### What to do
Reproduce the passage in the article below on the UN monitoring report about militant groups in Afghanistan, beginning at the words "A United Nations" and stopping after the words "the Taliban takeover.".

### Document text
A United Nations Security Council monitoring report has challenged the Afghan Taliban’s claim that no terrorist groups operate from Afghan soil, stating that no member state supported the assertion while recording a rise in attacks on Pakistan launched from Afghanistan.
Issued by the UN’s Analytical Support and Sanctions Monitoring Team, the report describes the continued presence of multiple militant organisations in Afghanistan as a regional security concern and links the increase in violence inside Pakistan to the operating space available to the Tehreek-e-Taliban Pakistan (TTP) since the Taliban takeover.
No UN member state, the report says, accepted the Taliban’s position on the absence of terrorist groups, with the claim described as inconsistent with intelligence and field assessments shared with the Security Council.
The findings note that the TTP has enjoyed greater freedom and facilitation inside Afghanistan, a shift linked to rising attacks on Pakistani targets and the steady worsening of bilateral tensions. These developments, the report adds, have contributed to a more volatile security environment along the Pakistan-Afghanistan frontier.

### Dataset extract
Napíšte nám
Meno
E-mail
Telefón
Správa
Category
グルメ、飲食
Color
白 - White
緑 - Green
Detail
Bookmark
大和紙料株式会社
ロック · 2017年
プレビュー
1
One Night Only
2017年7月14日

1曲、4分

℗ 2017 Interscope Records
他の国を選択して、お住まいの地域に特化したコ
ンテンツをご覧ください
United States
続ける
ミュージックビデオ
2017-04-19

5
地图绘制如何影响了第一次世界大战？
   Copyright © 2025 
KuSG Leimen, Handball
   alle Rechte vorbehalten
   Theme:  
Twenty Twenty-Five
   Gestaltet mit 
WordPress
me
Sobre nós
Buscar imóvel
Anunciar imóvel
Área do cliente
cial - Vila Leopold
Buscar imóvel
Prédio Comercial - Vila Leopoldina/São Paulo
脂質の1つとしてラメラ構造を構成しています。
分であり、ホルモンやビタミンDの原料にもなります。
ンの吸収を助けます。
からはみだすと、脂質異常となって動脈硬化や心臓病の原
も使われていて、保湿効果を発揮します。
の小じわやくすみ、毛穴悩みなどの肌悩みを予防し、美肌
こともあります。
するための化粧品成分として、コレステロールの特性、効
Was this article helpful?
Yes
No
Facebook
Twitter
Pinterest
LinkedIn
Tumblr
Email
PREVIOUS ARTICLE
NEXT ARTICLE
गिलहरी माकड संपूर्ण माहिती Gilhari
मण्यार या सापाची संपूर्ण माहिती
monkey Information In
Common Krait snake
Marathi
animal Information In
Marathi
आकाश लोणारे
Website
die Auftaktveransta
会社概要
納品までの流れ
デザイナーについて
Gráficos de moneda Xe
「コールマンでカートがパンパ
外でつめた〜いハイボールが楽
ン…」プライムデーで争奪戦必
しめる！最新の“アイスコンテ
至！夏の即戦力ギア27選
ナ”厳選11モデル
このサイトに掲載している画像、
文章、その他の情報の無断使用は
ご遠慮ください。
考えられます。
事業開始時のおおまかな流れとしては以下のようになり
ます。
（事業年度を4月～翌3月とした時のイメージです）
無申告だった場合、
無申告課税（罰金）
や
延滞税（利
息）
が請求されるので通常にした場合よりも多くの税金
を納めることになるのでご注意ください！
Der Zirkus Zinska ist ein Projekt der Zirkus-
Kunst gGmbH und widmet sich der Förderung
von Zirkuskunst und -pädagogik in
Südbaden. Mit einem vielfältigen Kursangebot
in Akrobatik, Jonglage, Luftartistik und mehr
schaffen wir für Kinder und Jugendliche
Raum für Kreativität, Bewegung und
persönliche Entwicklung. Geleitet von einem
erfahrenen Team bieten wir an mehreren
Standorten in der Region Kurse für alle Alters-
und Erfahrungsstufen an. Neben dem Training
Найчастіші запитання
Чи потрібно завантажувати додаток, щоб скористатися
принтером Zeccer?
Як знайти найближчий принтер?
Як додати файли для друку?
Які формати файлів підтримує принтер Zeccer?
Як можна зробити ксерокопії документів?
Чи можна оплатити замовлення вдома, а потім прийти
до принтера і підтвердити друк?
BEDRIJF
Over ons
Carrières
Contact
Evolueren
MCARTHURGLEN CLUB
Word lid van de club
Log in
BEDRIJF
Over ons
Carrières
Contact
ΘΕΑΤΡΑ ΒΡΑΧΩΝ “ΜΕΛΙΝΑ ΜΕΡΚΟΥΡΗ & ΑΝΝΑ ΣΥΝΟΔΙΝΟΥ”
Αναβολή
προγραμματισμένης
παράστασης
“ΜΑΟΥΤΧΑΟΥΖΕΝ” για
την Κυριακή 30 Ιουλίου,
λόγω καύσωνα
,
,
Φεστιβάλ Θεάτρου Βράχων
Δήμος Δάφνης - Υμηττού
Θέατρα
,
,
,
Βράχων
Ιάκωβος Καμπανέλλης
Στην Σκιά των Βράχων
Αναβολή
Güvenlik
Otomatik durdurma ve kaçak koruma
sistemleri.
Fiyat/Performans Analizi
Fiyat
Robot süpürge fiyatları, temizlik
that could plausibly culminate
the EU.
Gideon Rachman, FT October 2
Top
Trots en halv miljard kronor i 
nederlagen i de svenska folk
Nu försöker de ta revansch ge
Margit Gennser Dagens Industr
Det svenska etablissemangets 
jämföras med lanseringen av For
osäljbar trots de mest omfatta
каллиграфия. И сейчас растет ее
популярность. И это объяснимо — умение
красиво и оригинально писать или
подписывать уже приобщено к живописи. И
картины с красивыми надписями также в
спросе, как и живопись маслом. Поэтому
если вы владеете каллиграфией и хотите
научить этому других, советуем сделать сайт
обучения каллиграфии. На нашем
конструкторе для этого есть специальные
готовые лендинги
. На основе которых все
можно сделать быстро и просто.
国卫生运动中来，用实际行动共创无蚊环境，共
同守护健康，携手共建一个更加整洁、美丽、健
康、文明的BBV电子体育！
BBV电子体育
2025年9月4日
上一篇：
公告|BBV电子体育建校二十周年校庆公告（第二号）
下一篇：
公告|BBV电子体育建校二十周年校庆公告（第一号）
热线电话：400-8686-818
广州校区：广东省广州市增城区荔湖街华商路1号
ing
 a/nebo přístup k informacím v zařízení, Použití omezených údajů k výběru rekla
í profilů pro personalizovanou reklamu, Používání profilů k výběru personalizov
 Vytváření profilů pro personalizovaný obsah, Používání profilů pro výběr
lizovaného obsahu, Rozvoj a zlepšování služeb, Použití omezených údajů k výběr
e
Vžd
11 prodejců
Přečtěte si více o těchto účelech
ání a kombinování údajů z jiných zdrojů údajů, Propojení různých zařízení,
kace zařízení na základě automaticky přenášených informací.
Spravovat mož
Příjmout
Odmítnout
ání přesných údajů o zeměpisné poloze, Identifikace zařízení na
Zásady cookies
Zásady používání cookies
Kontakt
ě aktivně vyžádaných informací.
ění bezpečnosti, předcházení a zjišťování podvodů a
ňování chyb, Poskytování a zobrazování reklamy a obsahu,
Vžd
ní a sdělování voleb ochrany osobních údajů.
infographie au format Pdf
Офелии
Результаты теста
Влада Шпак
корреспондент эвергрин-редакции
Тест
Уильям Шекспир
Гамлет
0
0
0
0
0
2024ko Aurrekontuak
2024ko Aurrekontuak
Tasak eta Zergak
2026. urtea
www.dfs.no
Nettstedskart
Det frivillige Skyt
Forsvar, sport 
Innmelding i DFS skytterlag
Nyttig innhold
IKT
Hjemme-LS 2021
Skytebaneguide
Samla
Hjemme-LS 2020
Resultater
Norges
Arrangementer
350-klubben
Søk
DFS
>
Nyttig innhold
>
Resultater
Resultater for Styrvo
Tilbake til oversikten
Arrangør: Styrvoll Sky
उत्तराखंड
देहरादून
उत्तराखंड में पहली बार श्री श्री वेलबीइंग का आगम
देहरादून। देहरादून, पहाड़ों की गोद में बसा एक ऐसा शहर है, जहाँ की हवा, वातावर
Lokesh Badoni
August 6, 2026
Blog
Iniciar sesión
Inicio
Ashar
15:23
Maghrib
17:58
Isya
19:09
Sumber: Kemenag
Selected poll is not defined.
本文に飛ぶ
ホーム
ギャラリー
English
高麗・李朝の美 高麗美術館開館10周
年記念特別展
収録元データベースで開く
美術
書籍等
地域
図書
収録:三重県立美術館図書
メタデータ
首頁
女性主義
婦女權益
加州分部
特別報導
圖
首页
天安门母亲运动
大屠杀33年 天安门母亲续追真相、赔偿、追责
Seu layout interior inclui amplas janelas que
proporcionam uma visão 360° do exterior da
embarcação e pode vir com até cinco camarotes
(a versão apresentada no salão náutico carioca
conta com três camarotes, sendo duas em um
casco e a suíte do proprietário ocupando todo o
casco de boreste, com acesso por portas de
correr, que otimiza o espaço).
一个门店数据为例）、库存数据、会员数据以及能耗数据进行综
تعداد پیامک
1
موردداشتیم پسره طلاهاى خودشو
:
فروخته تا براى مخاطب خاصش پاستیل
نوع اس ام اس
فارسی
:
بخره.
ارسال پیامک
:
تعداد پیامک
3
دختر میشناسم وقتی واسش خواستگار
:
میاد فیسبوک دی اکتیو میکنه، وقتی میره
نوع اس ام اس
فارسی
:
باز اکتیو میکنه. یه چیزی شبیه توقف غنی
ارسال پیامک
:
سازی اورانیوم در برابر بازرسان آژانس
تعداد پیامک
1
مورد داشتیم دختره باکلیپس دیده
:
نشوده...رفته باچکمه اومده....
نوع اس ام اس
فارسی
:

### Expected answer
A United Nations Security Council monitoring report has challenged the Afghan Taliban’s claim that no terrorist groups operate from Afghan soil, stating that no member state supported the assertion while recording a rise in attacks on Pakistan launched from Afghanistan.
Issued by the UN’s Analytical Support and Sanctions Monitoring Team, the report describes the continued presence of multiple militant organisations in Afghanistan as a regional security concern and links the increase in violence inside Pakistan to the operating space available to the Tehreek-e-Taliban Pakistan (TTP) since the Taliban takeover.